Classification
AI Model Architectures and Algorithms
Overview
Support Vector Machine (SVM) is a supervised learning algorithm widely used for classification tasks, while Support Vector Regression (SVR) extends the SVM framework to regression problems for predicting continuous values. Both techniques rely on finding the hyperplane that best separates data points (for SVM) or fits the data within a specified margin (for SVR) in a high-dimensional space. They are particularly effective in structured data scenarios and can handle non-linear relationships through the use of kernel functions. SVM/SVRs are robust to overfitting in high-dimensional spaces when regularization is properly applied, and they can be adapted for multi-class tasks through strategies like one-vs-rest. However, SVM/SVRs can be computationally intensive with large datasets and may require careful parameter tuning (e.g., kernel choice, regularization) to avoid overfitting or underfitting. Additionally, interpretability is limited compared to linear models, which can pose challenges in regulated sectors.
Governance Context
AI governance frameworks, such as the EU AI Act and NIST AI Risk Management Framework, require organizations to ensure model transparency, robustness, and fairness. For SVM/SVR, this means documenting model selection rationale, hyperparameter choices, and kernel functions used, as well as performing bias and fairness assessments on the training data and outputs. Obligations may include providing explanations for automated decisions (as per GDPR Article 22) and conducting regular audits to detect shifts in data distributions that could impact model performance or fairness. Controls such as reproducibility documentation and thorough validation procedures are recommended to satisfy compliance and risk management requirements. Concrete obligations include: 1) maintaining detailed records of model development, parameter settings, and decision logic to facilitate transparency and auditability, and 2) implementing periodic bias and fairness audits to ensure compliance with non-discrimination requirements.

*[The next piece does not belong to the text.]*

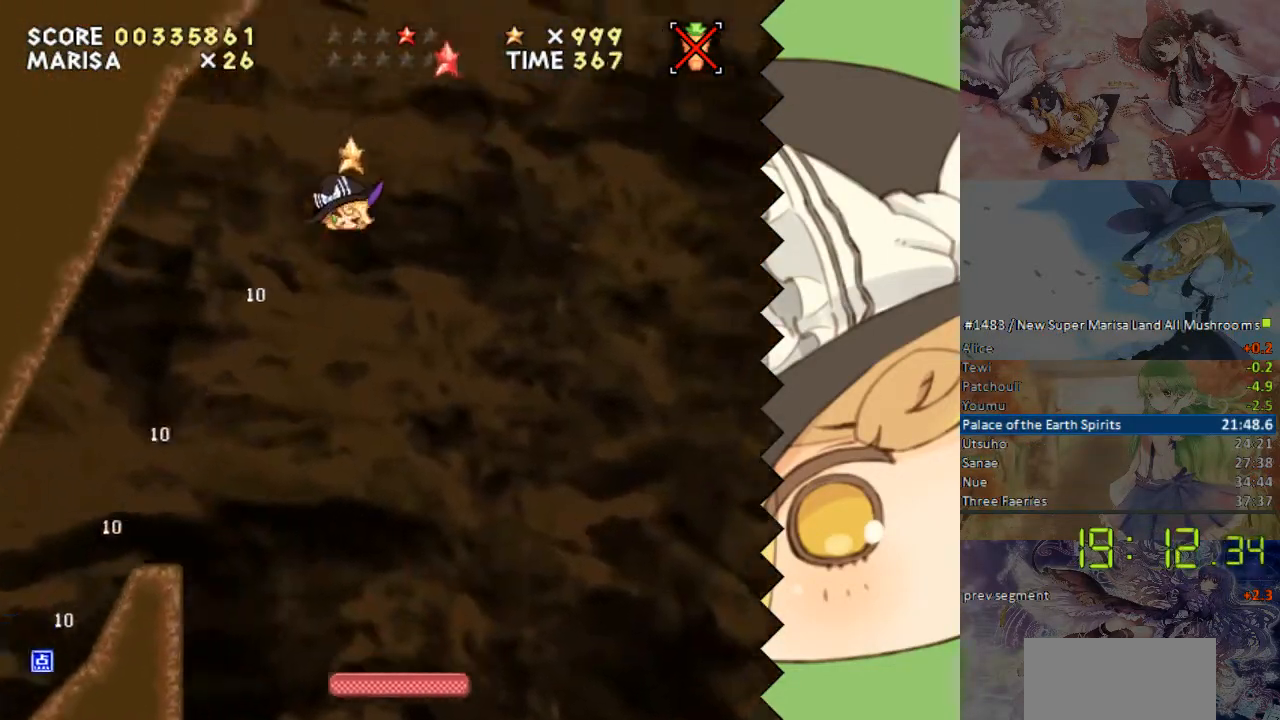
{"buttons": ["DPAD_RIGHT"], "events": []}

Ethical & Societal Implications
SVM/SVR models can inadvertently perpetuate biases present in training data, leading to unfair or discriminatory outcomes in sensitive applications like healthcare or lending. The black-box nature of kernelized SVMs complicates transparency and accountability, making it difficult for affected individuals to understand or contest automated decisions. Additionally, overreliance on these models without rigorous validation can result in societal harms, such as exclusion or misdiagnosis, particularly for minority or marginalized groups. There is also a risk that model complexity or lack of documentation can hinder effective governance and redress for impacted individuals.
Key Takeaways
SVM handles classification; SVR is for regression with continuous outputs.; Kernel choice and parameter tuning critically affect performance and fairness.; Transparency and explainability are limited, especially in complex kernelized models.; Regular audits and bias assessments are essential for responsible deployment.; Compliance with frameworks (GDPR, EU AI Act, NIST) requires documentation and monitoring.; SVM/SVRs are effective for structured data but may not scale well to large datasets.; Governance controls must address both technical performance and ethical impact.